Светлый фон

Нахабин вдруг, одним плавным, круговым движением развернулся. Неизвестно как, но она оказалась у него на руках.

Он уткнулся в нее всем лицом, головой, глазами, носом, губами.

«В нее! В ее грудь, дыхание, голубую прожилку на тоненькой шее!»

— Ты же сама сказала?! — Не продаются, не тратятся… — Плача, смеялся он.

— Так я же… Не потратила! И не продала, — почти серьезно, светло говорила Галя. — Я — подарила!

— А это можно? — сиял Нахабин.

— Можно, можно… Женщина все может! Только когда без выгоды. Не на рынке!

Эти последние слова словно парализовали Олега Павловича.

Он осторожно посадил ее на стул. Так же осторожно подошел к окну. Машинально закурил…

Гале показалось, что еще секунда… И он выбросится из окна с восьмого этажа.

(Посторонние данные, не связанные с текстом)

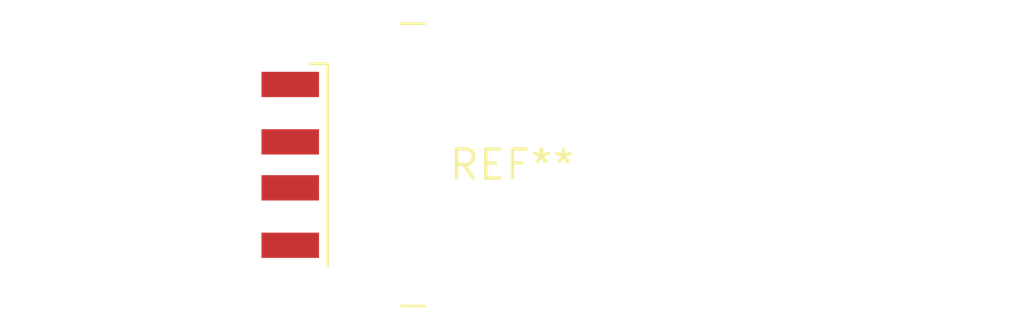
<source format=kicad_pcb>
(kicad_pcb (version 20240108) (generator pcbnew)

  (general
    (thickness 1.6)
  )

  (paper "A4")
  (layers
    (0 "F.Cu" signal)
    (31 "B.Cu" signal)
    (32 "B.Adhes" user "B.Adhesive")
    (33 "F.Adhes" user "F.Adhesive")
    (34 "B.Paste" user)
    (35 "F.Paste" user)
    (36 "B.SilkS" user "B.Silkscreen")
    (37 "F.SilkS" user "F.Silkscreen")
    (38 "B.Mask" user)
    (39 "F.Mask" user)
    (40 "Dwgs.User" user "User.Drawings")
    (41 "Cmts.User" user "User.Comments")
    (42 "Eco1.User" user "User.Eco1")
    (43 "Eco2.User" user "User.Eco2")
    (44 "Edge.Cuts" user)
    (45 "Margin" user)
    (46 "B.CrtYd" user "B.Courtyard")
    (47 "F.CrtYd" user "F.Courtyard")
    (48 "B.Fab" user)
    (49 "F.Fab" user)
    (50 "User.1" user)
    (51 "User.2" user)
    (52 "User.3" user)
    (53 "User.4" user)
    (54 "User.5" user)
    (55 "User.6" user)
    (56 "User.7" user)
    (57 "User.8" user)
    (58 "User.9" user)
  )

  (setup
    (pad_to_mask_clearance 0)
    (pcbplotparams
      (layerselection 0x00010fc_ffffffff)
      (plot_on_all_layers_selection 0x0000000_00000000)
      (disableapertmacros false)
      (usegerberextensions false)
      (usegerberattributes false)
      (usegerberadvancedattributes false)
      (creategerberjobfile false)
      (dashed_line_dash_ratio 12.000000)
      (dashed_line_gap_ratio 3.000000)
      (svgprecision 4)
      (plotframeref false)
      (viasonmask false)
      (mode 1)
      (useauxorigin false)
      (hpglpennumber 1)
      (hpglpenspeed 20)
      (hpglpendiameter 15.000000)
      (dxfpolygonmode false)
      (dxfimperialunits false)
      (dxfusepcbnewfont false)
      (psnegative false)
      (psa4output false)
      (plotreference false)
      (plotvalue false)
      (plotinvisibletext false)
      (sketchpadsonfab false)
      (subtractmaskfromsilk false)
      (outputformat 1)
      (mirror false)
      (drillshape 1)
      (scaleselection 1)
      (outputdirectory "")
    )
  )

  (net 0 "")

  (footprint "USB_A_CNCTech_1001-011-01101_Horizontal" (layer "F.Cu") (at 0 0))

)

</source>
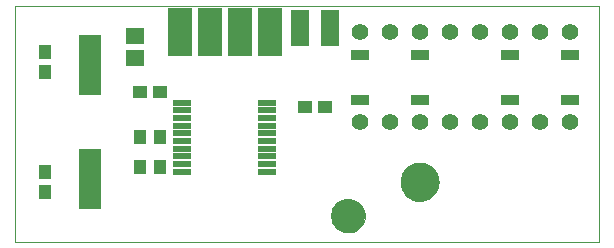
<source format=gts>
G75*
G70*
%OFA0B0*%
%FSLAX24Y24*%
%IPPOS*%
%LPD*%
%AMOC8*
5,1,8,0,0,1.08239X$1,22.5*
%
%ADD10C,0.0000*%
%ADD11C,0.1300*%
%ADD12C,0.1142*%
%ADD13C,0.0560*%
%ADD14R,0.0631X0.0197*%
%ADD15R,0.0740X0.2040*%
%ADD16R,0.0473X0.0434*%
%ADD17R,0.0631X0.0552*%
%ADD18R,0.0434X0.0473*%
%ADD19R,0.0827X0.1615*%
%ADD20R,0.0631X0.1221*%
%ADD21R,0.0640X0.0340*%
D10*
X000282Y000282D02*
X000282Y008152D01*
X019774Y008152D01*
X019774Y000282D01*
X000282Y000282D01*
X010856Y001157D02*
X010858Y001204D01*
X010864Y001250D01*
X010874Y001296D01*
X010887Y001341D01*
X010905Y001384D01*
X010926Y001426D01*
X010950Y001466D01*
X010978Y001503D01*
X011009Y001538D01*
X011043Y001571D01*
X011079Y001600D01*
X011118Y001626D01*
X011159Y001649D01*
X011202Y001668D01*
X011246Y001684D01*
X011291Y001696D01*
X011337Y001704D01*
X011384Y001708D01*
X011430Y001708D01*
X011477Y001704D01*
X011523Y001696D01*
X011568Y001684D01*
X011612Y001668D01*
X011655Y001649D01*
X011696Y001626D01*
X011735Y001600D01*
X011771Y001571D01*
X011805Y001538D01*
X011836Y001503D01*
X011864Y001466D01*
X011888Y001426D01*
X011909Y001384D01*
X011927Y001341D01*
X011940Y001296D01*
X011950Y001250D01*
X011956Y001204D01*
X011958Y001157D01*
X011956Y001110D01*
X011950Y001064D01*
X011940Y001018D01*
X011927Y000973D01*
X011909Y000930D01*
X011888Y000888D01*
X011864Y000848D01*
X011836Y000811D01*
X011805Y000776D01*
X011771Y000743D01*
X011735Y000714D01*
X011696Y000688D01*
X011655Y000665D01*
X011612Y000646D01*
X011568Y000630D01*
X011523Y000618D01*
X011477Y000610D01*
X011430Y000606D01*
X011384Y000606D01*
X011337Y000610D01*
X011291Y000618D01*
X011246Y000630D01*
X011202Y000646D01*
X011159Y000665D01*
X011118Y000688D01*
X011079Y000714D01*
X011043Y000743D01*
X011009Y000776D01*
X010978Y000811D01*
X010950Y000848D01*
X010926Y000888D01*
X010905Y000930D01*
X010887Y000973D01*
X010874Y001018D01*
X010864Y001064D01*
X010858Y001110D01*
X010856Y001157D01*
X013152Y002282D02*
X013154Y002332D01*
X013160Y002382D01*
X013170Y002431D01*
X013184Y002479D01*
X013201Y002526D01*
X013222Y002571D01*
X013247Y002615D01*
X013275Y002656D01*
X013307Y002695D01*
X013341Y002732D01*
X013378Y002766D01*
X013418Y002796D01*
X013460Y002823D01*
X013504Y002847D01*
X013550Y002868D01*
X013597Y002884D01*
X013645Y002897D01*
X013695Y002906D01*
X013744Y002911D01*
X013795Y002912D01*
X013845Y002909D01*
X013894Y002902D01*
X013943Y002891D01*
X013991Y002876D01*
X014037Y002858D01*
X014082Y002836D01*
X014125Y002810D01*
X014166Y002781D01*
X014205Y002749D01*
X014241Y002714D01*
X014273Y002676D01*
X014303Y002636D01*
X014330Y002593D01*
X014353Y002549D01*
X014372Y002503D01*
X014388Y002455D01*
X014400Y002406D01*
X014408Y002357D01*
X014412Y002307D01*
X014412Y002257D01*
X014408Y002207D01*
X014400Y002158D01*
X014388Y002109D01*
X014372Y002061D01*
X014353Y002015D01*
X014330Y001971D01*
X014303Y001928D01*
X014273Y001888D01*
X014241Y001850D01*
X014205Y001815D01*
X014166Y001783D01*
X014125Y001754D01*
X014082Y001728D01*
X014037Y001706D01*
X013991Y001688D01*
X013943Y001673D01*
X013894Y001662D01*
X013845Y001655D01*
X013795Y001652D01*
X013744Y001653D01*
X013695Y001658D01*
X013645Y001667D01*
X013597Y001680D01*
X013550Y001696D01*
X013504Y001717D01*
X013460Y001741D01*
X013418Y001768D01*
X013378Y001798D01*
X013341Y001832D01*
X013307Y001869D01*
X013275Y001908D01*
X013247Y001949D01*
X013222Y001993D01*
X013201Y002038D01*
X013184Y002085D01*
X013170Y002133D01*
X013160Y002182D01*
X013154Y002232D01*
X013152Y002282D01*
D11*
X013782Y002282D03*
D12*
X011407Y001157D03*
D13*
X011782Y004282D03*
X012782Y004282D03*
X013782Y004282D03*
X014782Y004282D03*
X015782Y004282D03*
X016782Y004282D03*
X017782Y004282D03*
X018782Y004282D03*
X018782Y007282D03*
X017782Y007282D03*
X016782Y007282D03*
X015782Y007282D03*
X014782Y007282D03*
X013782Y007282D03*
X012782Y007282D03*
X011782Y007282D03*
D14*
X008709Y004934D03*
X008709Y004678D03*
X008709Y004422D03*
X008709Y004166D03*
X008709Y003910D03*
X008709Y003654D03*
X008709Y003398D03*
X008709Y003142D03*
X008709Y002887D03*
X008709Y002631D03*
X005855Y002631D03*
X005855Y002887D03*
X005855Y003142D03*
X005855Y003398D03*
X005855Y003654D03*
X005855Y003910D03*
X005855Y004166D03*
X005855Y004422D03*
X005855Y004678D03*
X005855Y004934D03*
D15*
X002782Y006182D03*
X002782Y002382D03*
D16*
X004448Y005282D03*
X005117Y005282D03*
X009948Y004782D03*
X010617Y004782D03*
D17*
X004282Y006408D03*
X004282Y007156D03*
D18*
X001282Y006617D03*
X001282Y005948D03*
X004448Y003782D03*
X005117Y003782D03*
X005117Y002782D03*
X004448Y002782D03*
X001282Y002617D03*
X001282Y001948D03*
D19*
X005782Y007282D03*
X006782Y007282D03*
X007782Y007282D03*
X008782Y007282D03*
D20*
X009782Y007407D03*
X010782Y007407D03*
D21*
X011782Y006532D03*
X013782Y006532D03*
X016782Y006532D03*
X018782Y006532D03*
X018782Y005032D03*
X016782Y005032D03*
X013782Y005032D03*
X011782Y005032D03*
M02*

</source>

— Что ты! — вскрикнула она.

— «На рынке…» Как раз — на рынке! На самом грязном рынке… Из душ человеческих!

Нет! Мать свою Олег все-таки помнил. Хотя ему было тогда лет восемь! Даже — меньше… Сухая, вечно в темной телогрейке, в сапогах. Молчаливая, два-три слова на день: «Выполи крапиву за хатой!» «Никого в дом не пускай!» «На щеколду закройся!»

Рядом, только сбеги по тропинке, была речка Калява. Узенькая, вертлявая, с омутами.

Говорят, в оккупацию много в ней немцев потонуло.

«Вроде бы курице вброд, а он, немец, омутов не знает! Попадет — и не выплывет».

— «На реку один не ходи — только с Варькой Баклановой!»

Плавать не умел — боялся омутов.

Варька была уже взрослая — лет четырнадцати. Крепкая, одной рукой его валила.

Баклановы вообще были богатые. После войны вернулись муж и двое братьев, старших. Трофеев навезли — одних аккордеонов два!